What you have to do ::
For the entries below, repeat exactly each line starting with the one that contains "green leafy plant [bbox 312,229,365,258], 46.72" and going on through the one that contains "the bare tree at (x=164, y=176)", and no others.

- - -

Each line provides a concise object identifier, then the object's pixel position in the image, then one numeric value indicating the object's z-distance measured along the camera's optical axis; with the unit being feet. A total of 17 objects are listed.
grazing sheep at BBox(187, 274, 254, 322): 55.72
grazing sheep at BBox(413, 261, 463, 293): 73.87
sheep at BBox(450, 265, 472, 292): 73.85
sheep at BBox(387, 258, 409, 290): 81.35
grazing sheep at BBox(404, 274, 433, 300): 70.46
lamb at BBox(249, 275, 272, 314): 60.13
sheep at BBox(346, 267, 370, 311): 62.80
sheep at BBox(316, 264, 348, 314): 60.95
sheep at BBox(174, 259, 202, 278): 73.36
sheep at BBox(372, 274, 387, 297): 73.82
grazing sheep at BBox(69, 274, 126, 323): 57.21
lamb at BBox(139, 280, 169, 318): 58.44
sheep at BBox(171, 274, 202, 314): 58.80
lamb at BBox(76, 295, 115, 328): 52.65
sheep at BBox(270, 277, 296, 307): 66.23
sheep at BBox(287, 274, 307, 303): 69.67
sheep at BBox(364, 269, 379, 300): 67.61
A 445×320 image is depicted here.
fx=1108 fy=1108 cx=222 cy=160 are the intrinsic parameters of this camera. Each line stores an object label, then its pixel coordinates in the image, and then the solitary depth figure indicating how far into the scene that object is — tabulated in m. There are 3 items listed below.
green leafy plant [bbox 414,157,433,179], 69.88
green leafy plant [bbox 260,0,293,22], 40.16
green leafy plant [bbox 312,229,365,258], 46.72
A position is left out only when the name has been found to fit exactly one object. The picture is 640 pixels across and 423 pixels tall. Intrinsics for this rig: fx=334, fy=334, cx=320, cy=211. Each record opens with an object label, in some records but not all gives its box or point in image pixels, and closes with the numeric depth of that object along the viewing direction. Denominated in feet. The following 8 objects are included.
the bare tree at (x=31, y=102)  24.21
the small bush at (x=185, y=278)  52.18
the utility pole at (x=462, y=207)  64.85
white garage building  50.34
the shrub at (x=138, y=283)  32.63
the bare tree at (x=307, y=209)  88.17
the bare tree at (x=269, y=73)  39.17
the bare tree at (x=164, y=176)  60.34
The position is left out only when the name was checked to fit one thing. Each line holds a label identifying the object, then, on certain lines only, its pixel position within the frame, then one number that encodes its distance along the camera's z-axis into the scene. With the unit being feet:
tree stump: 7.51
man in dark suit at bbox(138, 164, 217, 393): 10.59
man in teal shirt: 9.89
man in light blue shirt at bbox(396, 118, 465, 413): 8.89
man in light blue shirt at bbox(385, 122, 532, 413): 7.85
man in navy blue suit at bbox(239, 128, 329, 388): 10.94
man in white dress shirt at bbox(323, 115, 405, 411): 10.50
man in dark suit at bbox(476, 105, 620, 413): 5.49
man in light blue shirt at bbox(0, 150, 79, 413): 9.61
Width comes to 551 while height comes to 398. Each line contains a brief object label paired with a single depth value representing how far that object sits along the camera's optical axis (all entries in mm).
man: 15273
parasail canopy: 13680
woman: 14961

- - -

Response area ::
green leafy plant [bbox 312,229,365,258], 46.72
A position is left out only when the name has been found to fit exactly one object. The picture is 640 pixels across and 423 pixels tall. Intrinsics for this rig: fx=334, fy=334, cx=320, cy=211. Each record opens with an object label, in some records but not all gives its box or point in image pixels, and closes with the numeric depth of that object along the viewing direction. Denominated in feet. The following 8 objects are included.
the bare tree at (x=31, y=102)  24.21
the small bush at (x=185, y=278)  52.18
the utility pole at (x=462, y=207)  64.85
white garage building  50.34
the shrub at (x=138, y=283)  32.63
the bare tree at (x=307, y=209)  88.17
the bare tree at (x=269, y=73)  39.17
the bare tree at (x=164, y=176)  60.34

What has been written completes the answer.